PROBLEM DETAILS:
Change every "Descrição" in the records to "Detalhes", and give back the text of all the records with nothing else altered. Leave the pictures out.

** Opening RAW DATA block **

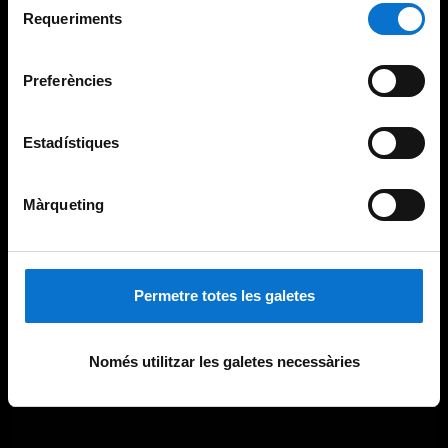
consultar la
Política de galetes del lloc web de la
Requeriments
de
Universitat de Barcelona
.
consentiment
Preferències
Estadístiques
Màrqueting
Permetre totes les galetes
Només utilitzar les galetes necessàries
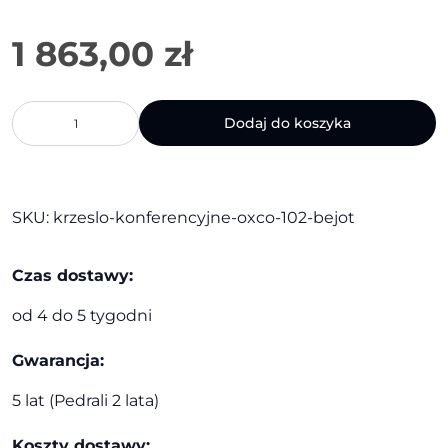
1 863,00
zł
ilość
Dodaj do koszyka
Krzesło
konferencyjne
ox:co
102
|
SKU:
krzeslo-konferencyjne-oxco-102-bejot
Bejot
Czas dostawy:
od 4 do 5 tygodni
Gwarancja:
5 lat (Pedrali 2 lata)
Koszty dostawy:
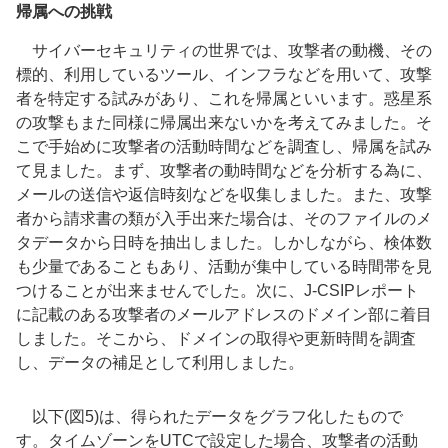
帰属への挑戦
サイバーセキュリティの世界では、攻撃者の動機、その
標的、利用しているツール、インフラなどを用いて、攻撃
者を特定する試みがあり、これを帰属といいます。惑星系
の攻撃もまた同様に帰属出来ないかを考えてみました。そ
こで手始めに攻撃者の活動時間などを調査し、帰属を試み
て見ました。まず、攻撃者の動時間などを分析する為に、
メールの送信や返信時刻などを収集しました。また、攻撃
者から請求書の類が入手出来た場合は、そのファイルのメ
タデータから日時を抽出しました。しかしながら、検体数
も少量であることもあり、活動が集中している時間帯を見
つけることが出来ませんでした。次に、J-CSIPレポート
に記載のある攻撃者のメールアドレスのドメイン部に着目
しました。そこから、ドメインの取得や更新時間を調査
し、データの補足として利用しました。
以下(図5)は、得られたデータをグラフ化したもので
す。タイムゾーンをUTCで設定した場合、攻撃者の活動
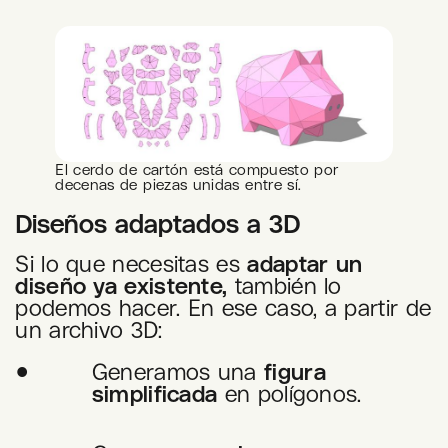
El cerdo de cartón está compuesto por
decenas de piezas unidas entre sí.
Diseños adaptados a 3D
Si lo que necesitas es
adaptar un
diseño ya existente,
también lo
podemos hacer. En ese caso, a partir de
un archivo 3D:
Generamos una
figura
simplificada
en polígonos.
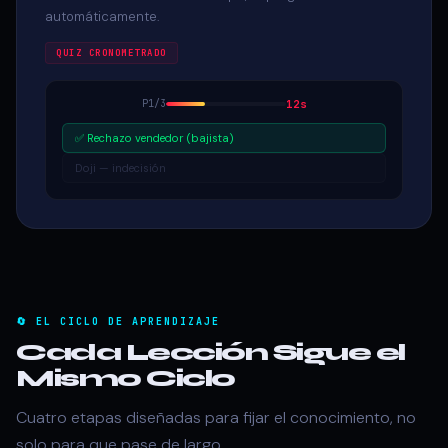
automáticamente.
QUIZ CRONOMETRADO
P1/3
12s
✅ Rechazo vendedor (bajista)
Doji — indecisión
🔄 EL CICLO DE APRENDIZAJE
Cada Lección Sigue el
Mismo Ciclo
Cuatro etapas diseñadas para fijar el conocimiento, no
solo para que pase de largo.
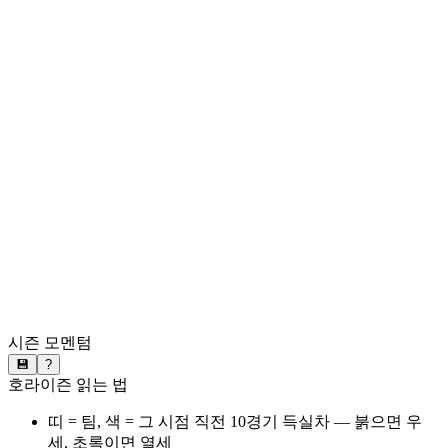
시즌 모멘텀
💾
?
호라이즌 읽는 법
띠 = 팀, 색 = 그 시점 직전 10경기 득실차 — 붉으면 우
세, 초록이면 열세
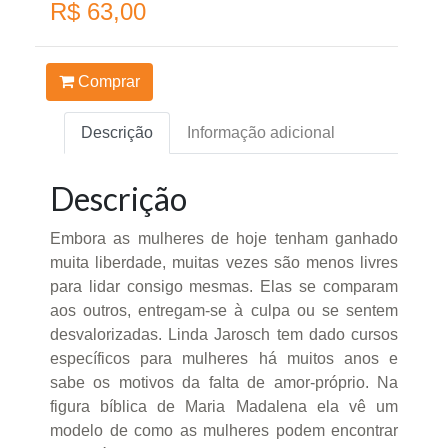
R$ 63,00
Comprar
Descrição
Informação adicional
Descrição
Embora as mulheres de hoje tenham ganhado
muita liberdade, muitas vezes são menos livres
para lidar consigo mesmas. Elas se comparam
aos outros, entregam-se à culpa ou se sentem
desvalorizadas. Linda Jarosch tem dado cursos
específicos para mulheres há muitos anos e
sabe os motivos da falta de amor-próprio. Na
figura bíblica de Maria Madalena ela vê um
modelo de como as mulheres podem encontrar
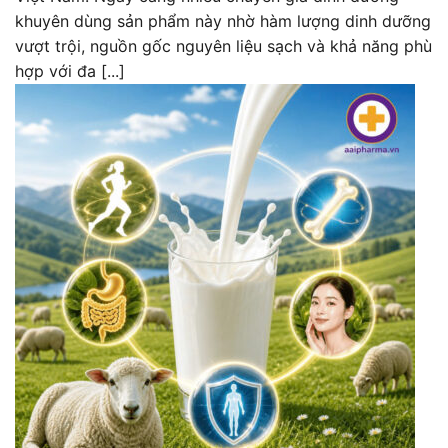
khuyên dùng sản phẩm này nhờ hàm lượng dinh dưỡng
vượt trội, nguồn gốc nguyên liệu sạch và khả năng phù
hợp với đa [...]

** Closing RAW DATA block **

TASK RESULT:
consultar la
Política de galetes del lloc web de la
Requeriments
de
Universitat de Barcelona
.
consentiment
Preferències
Estadístiques
Màrqueting
Permetre totes les galetes
Només utilitzar les galetes necessàries
1 863,00
zł
ilość
Dodaj do koszyka
Krzesło
konferencyjne
ox:co
102
|
SKU:
krzeslo-konferencyjne-oxco-102-bejot
Bejot
Czas dostawy:
od 4 do 5 tygodni
Gwarancja:
5 lat (Pedrali 2 lata)
Koszty dostawy:
帰属への挑戦
サイバーセキュリティの世界では、攻撃者の動機、その
標的、利用しているツール、インフラなどを用いて、攻撃
者を特定する試みがあり、これを帰属といいます。惑星系
の攻撃もまた同様に帰属出来ないかを考えてみました。そ
こで手始めに攻撃者の活動時間などを調査し、帰属を試み
て見ました。まず、攻撃者の動時間などを分析する為に、
メールの送信や返信時刻などを収集しました。また、攻撃
者から請求書の類が入手出来た場合は、そのファイルのメ
タデータから日時を抽出しました。しかしながら、検体数
も少量であることもあり、活動が集中している時間帯を見
つけることが出来ませんでした。次に、J-CSIPレポート
に記載のある攻撃者のメールアドレスのドメイン部に着目
しました。そこから、ドメインの取得や更新時間を調査
し、データの補足として利用しました。
以下(図5)は、得られたデータをグラフ化したもので
す。タイムゾーンをUTCで設定した場合、攻撃者の活動
El cerdo de cartón está compuesto por
decenas de piezas unidas entre sí.
Diseños adaptados a 3D
Si lo que necesitas es
adaptar un
diseño ya existente,
también lo
podemos hacer. En ese caso, a partir de
un archivo 3D:
Generamos una
figura
simplificada
en polígonos.
automáticamente.
QUIZ CRONOMETRADO
P1/3
12s
✅ Rechazo vendedor (bajista)
Doji — indecisión
🔄 EL CICLO DE APRENDIZAJE
Cada Lección Sigue el
Mismo Ciclo
Cuatro etapas diseñadas para fijar el conocimiento, no
solo para que pase de largo.
시즌 모멘텀
💾
?
호라이즌 읽는 법
띠 = 팀, 색 = 그 시점 직전 10경기 득실차 — 붉으면 우
세, 초록이면 열세
R$ 63,00
Comprar
Detalhes
Informação adicional
Detalhes
Embora as mulheres de hoje tenham ganhado
muita liberdade, muitas vezes são menos livres
para lidar consigo mesmas. Elas se comparam
aos outros, entregam-se à culpa ou se sentem
desvalorizadas. Linda Jarosch tem dado cursos
específicos para mulheres há muitos anos e
sabe os motivos da falta de amor-próprio. Na
figura bíblica de Maria Madalena ela vê um
modelo de como as mulheres podem encontrar
khuyên dùng sản phẩm này nhờ hàm lượng dinh dưỡng
vượt trội, nguồn gốc nguyên liệu sạch và khả năng phù
hợp với đa [...]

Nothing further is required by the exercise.